Der Detektor: Die Ergebnisse wurden mit dem stereoskopischen Teleskopsystem H.E.S.S. erhalten, welches in Namibia installiert ist. Das Teleskop-System besteht aus 4 gekoppelten Spiegel-Teleskopen mit je 13 m Durchmesser, und ist das zur Zeit empfindlichste Instrument zum Nachweis von sehr hochenergetischer Gammastrahlung. Diese wird beim Eintritt in die Atmosphäre absorbiert, wobei ein Teilchenschauer entsteht, der wiederum einen sehr kurzen, bläulichen Lichtblitz emittiert (sogenanntes Tscherenkow-Licht mit einer Dauer von nur wenigen Milliardstel Sekunden). Die Teleskope fokussieren mit ihren großen Spiegeln diese sehr schwachen Lichtblitze auf ihre hochempfindlichen Kameras. Aus den Bildern eines jeden Schauers, lässt sich die Richtung und die Energie der einzelnen Gamma-Quanten rekonstruieren. Durch Überlagerung der Richtungen am Himmel werden die Bilder von astronomischen Objekten im Licht der TeV-Gammastrahlung erzeugt.

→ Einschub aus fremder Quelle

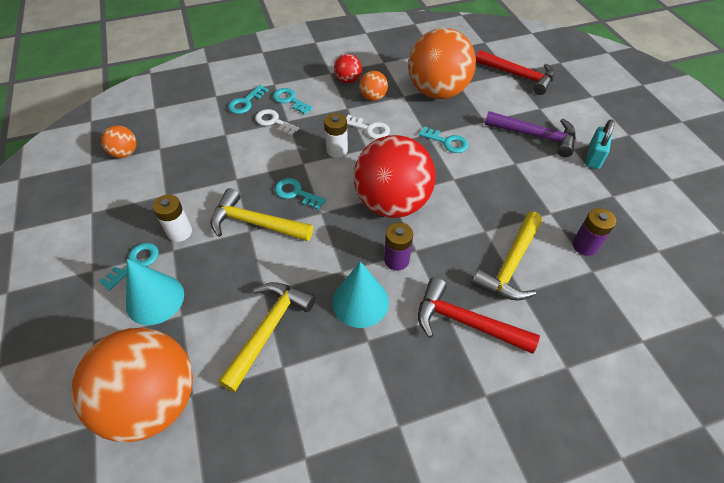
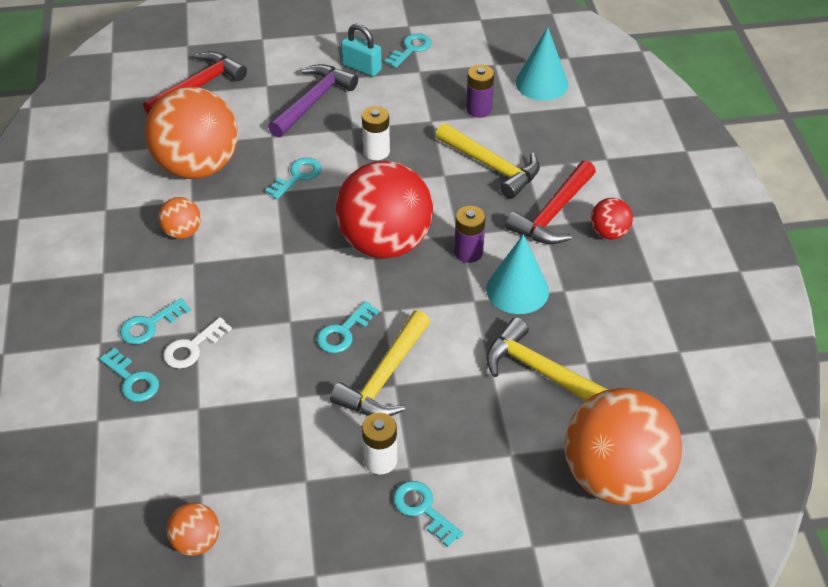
camera: 80 degrees left, 5 degrees down
(155, 299) = (483, 483): turquoise cone -> turquoise cone (541, 83)
(337, 150) = (277, 283): white battery -> white battery (376, 151)
(348, 80) = (131, 254): red ball -> red ball (608, 233)
(370, 129) = (247, 244): white key -> none
(639, 185) = (411, 49): none -> turquoise key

Das H.E.S.S.-Teleskopsystem wurde über mehrere Jahre von mehr als 100 Wissenschaftlern und Technikern aus Deutschland, Frankreich, Großbritannien, Irland, der Tschechischen Republik, Armenien, Südafrika und dem Gastgeberland Namibia entwickelt. Das Instrument wurde im September 2004 vom Premierminister Namibias, Theo-Ben Guirab, eingeweiht. Bereits die ersten Daten führten zu einer Reihe von wichtigen Ergebnissen und Entdeckungen, wie zum Beispiel das erste astronomische Bild einer Supernova-Schockwelle im Licht der hochenergetischen Gammastrahlung.

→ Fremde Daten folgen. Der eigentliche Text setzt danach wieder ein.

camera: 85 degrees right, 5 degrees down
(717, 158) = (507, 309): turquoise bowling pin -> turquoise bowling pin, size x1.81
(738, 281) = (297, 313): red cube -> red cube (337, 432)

Zukunft: Die bei H.E.S.S. beteiligten Forscher sind dabei, das Teleskop-System weiter auszubauen und zu verbessern. Der Bau eines zentralen Teleskops — unglaubliche 30 m im Durchmesser — ist im Gange. Neue Partnerländer, wie etwa Polen, nehmen daran teil. Diese weitere Ausbaustufe, als H.E.S.S.-II bezeichnet, wird noch empfindlicher und wird einen noch weiteren Bereich an Gamma-Energien überdecken. Das H.E.S.S.-Team wird damit Gammastrahlung von noch ferneren Quasaren sehen können.